Brief 1: Restate word for word the part of the umbrella sampling excerpt starting at "We will start" and ending at "of the algorithm.".
Brief 2: Resume the umbrella sampling excerpt after its last line and keep writing it from there.

══ Document excerpt ══

We will start by running a short(ish) Umbrella Sampling in the window that is closest to the initial configuration, then use the freshly generated trajectory to populate the next window using the configuration which is closest to the next window center. Since we also continue to run the simulation in the initial window, we now have two windows running simultaneously. The third Umbrella Sampling window is the populated using a configuration from the short(ish) initial integration in the second window, such that we now have three simulations running. This process is repeated until all windows are populated and finally all simulations are continued until each window has reached a predefined number of integration steps. See the illustration below for a visual representation of the algorithm.

%matplotlib inline
import asyncio
import os
import matplotlib.pyplot as plt
import numpy as np
from collections import abc

import asyncmd
import asyncmd.gromacs
import asyncmd.trajectory
Could not initialize SLURM cluster handling. If you are sure SLURM (sinfo/sacct/etc) is available try calling `asyncmd.config.set_all_slurm_settings()` or `asyncmd.config.set_slurm_setting()` with the appropriate arguments.

═══
══ Information ══

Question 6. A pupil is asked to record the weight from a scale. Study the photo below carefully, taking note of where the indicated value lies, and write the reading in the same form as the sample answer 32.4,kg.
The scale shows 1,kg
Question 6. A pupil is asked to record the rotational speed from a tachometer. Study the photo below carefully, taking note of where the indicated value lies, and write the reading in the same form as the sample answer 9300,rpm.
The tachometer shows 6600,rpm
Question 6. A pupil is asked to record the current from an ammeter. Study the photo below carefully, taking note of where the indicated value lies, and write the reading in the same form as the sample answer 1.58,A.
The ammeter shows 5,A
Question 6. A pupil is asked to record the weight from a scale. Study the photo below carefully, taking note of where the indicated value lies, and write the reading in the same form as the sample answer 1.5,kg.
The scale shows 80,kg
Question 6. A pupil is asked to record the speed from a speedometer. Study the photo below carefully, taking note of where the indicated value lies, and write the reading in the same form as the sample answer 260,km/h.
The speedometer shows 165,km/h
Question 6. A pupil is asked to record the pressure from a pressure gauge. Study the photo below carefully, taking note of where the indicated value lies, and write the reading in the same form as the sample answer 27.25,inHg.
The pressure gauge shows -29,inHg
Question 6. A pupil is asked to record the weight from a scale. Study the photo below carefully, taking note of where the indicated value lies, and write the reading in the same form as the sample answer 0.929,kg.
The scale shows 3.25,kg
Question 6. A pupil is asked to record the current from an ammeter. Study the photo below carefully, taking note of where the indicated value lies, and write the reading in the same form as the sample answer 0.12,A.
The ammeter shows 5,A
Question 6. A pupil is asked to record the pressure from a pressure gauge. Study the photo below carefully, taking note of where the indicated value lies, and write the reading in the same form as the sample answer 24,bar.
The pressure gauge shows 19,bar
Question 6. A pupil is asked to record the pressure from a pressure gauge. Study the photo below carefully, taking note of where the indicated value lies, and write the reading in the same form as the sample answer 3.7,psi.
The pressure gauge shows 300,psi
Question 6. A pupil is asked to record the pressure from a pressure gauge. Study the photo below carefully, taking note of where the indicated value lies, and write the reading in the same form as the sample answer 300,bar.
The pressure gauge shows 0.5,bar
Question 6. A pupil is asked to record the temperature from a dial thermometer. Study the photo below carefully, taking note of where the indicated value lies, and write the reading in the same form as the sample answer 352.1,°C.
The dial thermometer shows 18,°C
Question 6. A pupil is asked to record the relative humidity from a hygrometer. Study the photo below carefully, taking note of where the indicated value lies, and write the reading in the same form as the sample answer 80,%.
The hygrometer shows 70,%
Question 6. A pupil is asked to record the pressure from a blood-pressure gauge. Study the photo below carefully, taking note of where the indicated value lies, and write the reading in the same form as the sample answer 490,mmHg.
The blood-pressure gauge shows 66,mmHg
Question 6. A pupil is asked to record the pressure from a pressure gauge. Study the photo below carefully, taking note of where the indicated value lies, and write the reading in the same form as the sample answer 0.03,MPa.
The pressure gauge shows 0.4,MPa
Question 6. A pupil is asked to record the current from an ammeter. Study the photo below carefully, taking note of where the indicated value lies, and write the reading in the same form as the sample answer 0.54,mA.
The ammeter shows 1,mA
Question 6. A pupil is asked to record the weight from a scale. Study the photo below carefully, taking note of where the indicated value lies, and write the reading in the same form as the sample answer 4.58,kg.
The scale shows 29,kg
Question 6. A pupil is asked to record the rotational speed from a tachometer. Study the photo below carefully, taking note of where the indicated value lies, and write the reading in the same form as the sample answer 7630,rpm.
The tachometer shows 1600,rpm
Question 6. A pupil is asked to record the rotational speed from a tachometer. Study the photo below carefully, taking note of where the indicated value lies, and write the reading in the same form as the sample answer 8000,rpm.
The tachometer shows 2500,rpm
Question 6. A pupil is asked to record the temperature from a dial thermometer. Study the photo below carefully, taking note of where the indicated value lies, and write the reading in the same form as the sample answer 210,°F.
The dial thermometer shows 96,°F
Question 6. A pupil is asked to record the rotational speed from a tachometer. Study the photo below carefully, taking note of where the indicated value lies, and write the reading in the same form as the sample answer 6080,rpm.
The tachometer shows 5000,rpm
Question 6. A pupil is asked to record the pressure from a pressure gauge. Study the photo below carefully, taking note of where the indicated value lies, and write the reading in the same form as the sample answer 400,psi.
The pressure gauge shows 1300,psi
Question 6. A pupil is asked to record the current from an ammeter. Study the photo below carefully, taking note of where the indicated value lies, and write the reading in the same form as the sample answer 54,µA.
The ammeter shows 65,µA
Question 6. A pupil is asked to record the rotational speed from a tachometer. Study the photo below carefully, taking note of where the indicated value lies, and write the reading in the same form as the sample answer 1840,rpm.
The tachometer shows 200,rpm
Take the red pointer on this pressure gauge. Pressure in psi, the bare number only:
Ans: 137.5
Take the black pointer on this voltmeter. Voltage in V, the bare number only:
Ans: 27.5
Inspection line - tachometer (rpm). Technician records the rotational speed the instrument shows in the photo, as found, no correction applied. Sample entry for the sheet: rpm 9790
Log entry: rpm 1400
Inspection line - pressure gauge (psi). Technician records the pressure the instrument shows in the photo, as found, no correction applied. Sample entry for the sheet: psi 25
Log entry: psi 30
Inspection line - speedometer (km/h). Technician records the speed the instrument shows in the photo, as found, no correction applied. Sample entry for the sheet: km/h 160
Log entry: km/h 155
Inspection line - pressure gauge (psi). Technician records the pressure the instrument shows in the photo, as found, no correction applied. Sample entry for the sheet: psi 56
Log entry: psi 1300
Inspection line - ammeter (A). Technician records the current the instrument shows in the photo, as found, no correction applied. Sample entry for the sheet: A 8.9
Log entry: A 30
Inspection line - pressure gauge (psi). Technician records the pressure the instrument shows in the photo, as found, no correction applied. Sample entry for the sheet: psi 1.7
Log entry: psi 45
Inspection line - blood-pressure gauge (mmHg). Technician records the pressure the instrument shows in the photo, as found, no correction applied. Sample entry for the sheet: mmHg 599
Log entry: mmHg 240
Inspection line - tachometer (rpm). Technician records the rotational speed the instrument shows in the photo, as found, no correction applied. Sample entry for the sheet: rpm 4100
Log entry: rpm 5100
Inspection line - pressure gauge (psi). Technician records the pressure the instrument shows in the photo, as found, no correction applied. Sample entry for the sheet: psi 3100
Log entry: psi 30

═══

Answer box 1:
We will start by running a short(ish) Umbrella Sampling in the window that is closest to the initial configuration, then use the freshly generated trajectory to populate the next window using the configuration which is closest to the next window center. Since we also continue to run the simulation in the initial window, we now have two windows running simultaneously. The third Umbrella Sampling window is the populated using a configuration from the short(ish) initial integration in the second window, such that we now have three simulations running. This process is repeated until all windows are populated and finally all simulations are continued until each window has reached a predefined number of integration steps. See the illustration below for a visual representation of the algorithm.

Answer box 2:
Define a class to handle the Umbrella Sampling for each window#

It will take care of running the simulation of a single US window. We will pass it a coroutine function at initialization that will provide the seed trajectories, i.e. the trajectories from which it will select the initial configuration, as soon as said trajectories are ready. This enables us to successively setup the windows by running each window for a shortish time (n_steps_initial) and then use the resulting trajectories to seed the neighboring window.

class UmbrellaSamplingWindow:
    def __init__(self, window_center: float,
                 seed_trajectories_generator: abc.Callable[[], abc.Awaitable[list[asyncmd.Trajectory]]],
                 workdir: str,
                 # we expect this to be a wrapped CV returning an 1d-array of shape (len(traj),)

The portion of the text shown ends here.